The report covers 10 critical topics with total ranking and individual ranking of the topics. The topics were studied and compared on basis of the total number of procedures to be completed with respect to each of the critical topic along with the time taken to complete and associated costs to arrive at the comparative position.

The ease of doing business rank thus, helps policy makers to understand the overall position of the economy as well as the distance it has to travel to reach the best place in the relevant area.

The report thus, enables the Governments, to look at the critical indicators with respect to the key topics with important procedures with cost and time factor so that they can take appropriate measures to improve their position matching and comparing with the benchmarked practices in the similar region, in Organisation for Economic Cooperation and Development developed countries and the rest of the regions in the world.

The report applies both quantitative and qualitative parameters to measure the county’s business environment to arrive at its overall and individual topic ranking.

Out of the 10 topics that have been analysed in the report, with reference to the previous year, India has improved only in protecting minority investors. Of the remaining nine topics, in one of the topic — enforcing contracts — India’s rank is the same but in the remaining eight, India’s rankings have worsened. 

Doing business not only gives a comparative picture of 189 economies, but also ranks them on basis of quantitative indicators on business regulations and protection of property rights.

The study, helps the planners to fix the root cause for adverse comparative position to achieve the desired outcome by finding out reforms which have worked and where, when, why and how. It has of course, not covered all the factors that are important to business including an economy’s proximity to large markets, level of infrastructural development, factors like security of property, transparency in Government procurement and some of the macroeconomic conditions.

Nevertheless, the comparative position showcases a country’s achievement in critical topics when compared to its earlier ranking, and helps understand best practices in the comparable countries and in other regions including the benchmarked practices in the OECD developed countries.

The idea is to help the Government to evaluate the present state of affairs with varied impediments in easing doing business in the economy, identify the root causes to be addressed while designing policy formulation and business regulatory reforms.

Taxation is one of the serious concerns for investors in India. Central and States direct and indirect tax laws, their interpretations and implementation issues are complex and cumbersome.

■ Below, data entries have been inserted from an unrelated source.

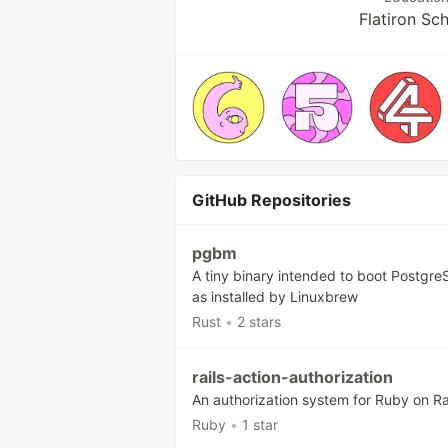
Flatiron Sc
GitHub Repositories
pgbm
A tiny binary intended to boot Postgr
as installed by Linuxbrew
Rust
•
2 stars
rails-action-authorization
An authorization system for Ruby on Ra
Ruby
•
1 star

The challenges before the policymakers are not so easy, like reforming domestic tax laws in alignment with best international practices, tax treaties and arrangements, addressing international tax avoidance, the existence and impact of tax havens and other low-tax jurisdictions.

As the Government is determined to ease doing business in India, all the topics covered in the report needs intense deliberations involving the stakeholders review to take continuous policy interventions, accelerating reforms and adopting innovative approaches to improve the ranking.

While reducing all unwarranted procedures, time lag for various clearances and the cost factor, specific attention must be given to what is appropriate for the country’s economic priority to take India along the accelerated trajectory of growth to become one of the fastest growing economies in the world. A high ranking in doing business is possible only when the regulatory environment in the country is conducive for investment in business.